Six months or so since the surviving brother, Biscuit, had succumbed to his illness, Dina began her search for a new pair of cat siblings. After a few fits and starts and an application that was rejected, Dina's month-long search was finally rewarded on this Sunday. She met the owners in Beltsville, Md. where they exchanged the necessary pleasantries. The couple had to give up the cats because their infant daughter was allergic to them/their dander. Regrettably they needed to find a new home for these two cats whom they had nurtured since they were kittens. They were very generous with their supplies.They gave us wet and dry food, litter, a litter box and some toys. After a few sad goodbyes, Dina drove off for home, cats in tow where cluelessly I had been minding my own business.
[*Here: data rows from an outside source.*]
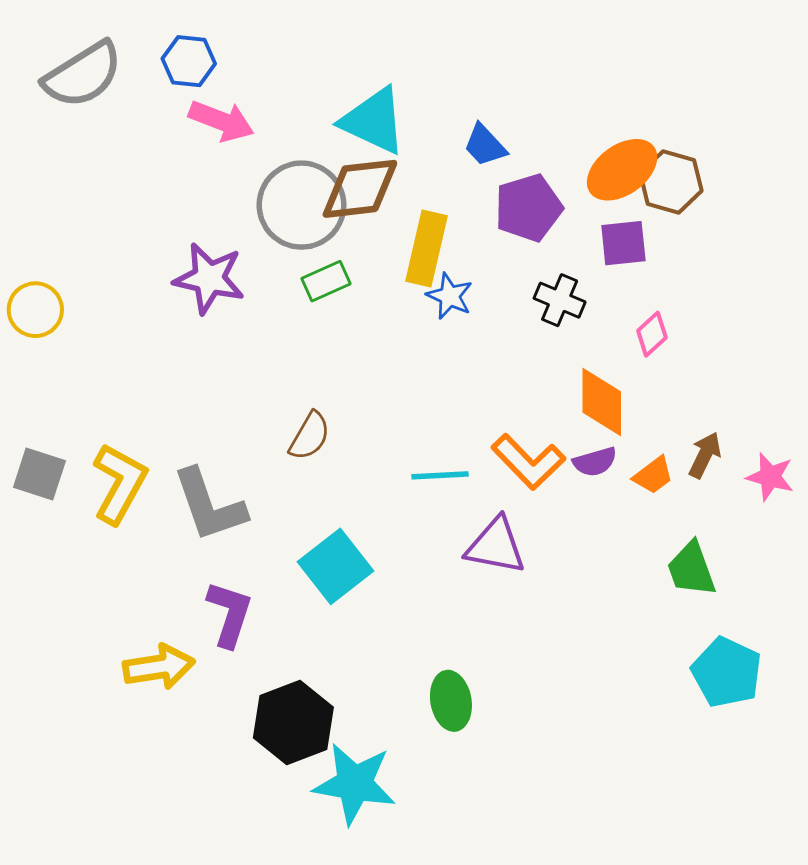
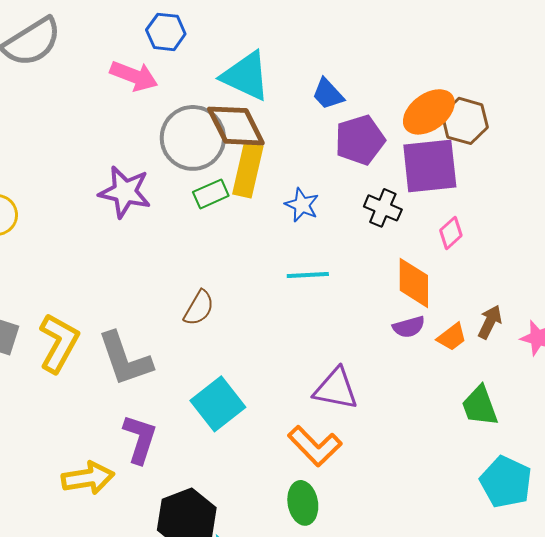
blue hexagon: (189, 61) -> (166, 32), moved
brown diamond: (360, 189) -> (236, 126), turned 70
purple square: (623, 243) -> (430, 166), size x1.6
yellow rectangle: (426, 249) -> (248, 170), moved
orange L-shape: (528, 462) -> (315, 446), moved
cyan line: (440, 475) -> (308, 275), moved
We each brought in a cat carrier and once inside, opened their doors and introduced the cats to their new home. Out they scampered and of course began to sniff. Our other cats were nowhere to be found, which given the territorial disputes which often occur when new cats are introduced to an existing cat home, was fortunate in that their first steps were not in retreat from some unexpected cat attack. Though I wasn't of similar mind with respect to Dina’s feeling that we needed more cats, I have nevertheless embraced their arrival. There is no doubt that their presence has brought new life (no pun intended) into our home. Now, everywhere I go, or look, there seems to be a cat to talk to (or a hissing/growling fight to break up). No matter. It's nothing that experienced cat owners wouldn't expect. And though I was definitely surprised when I saw the two cat carriers secured in the backseat, now nearly two months later, I couldn't imagine our life without them.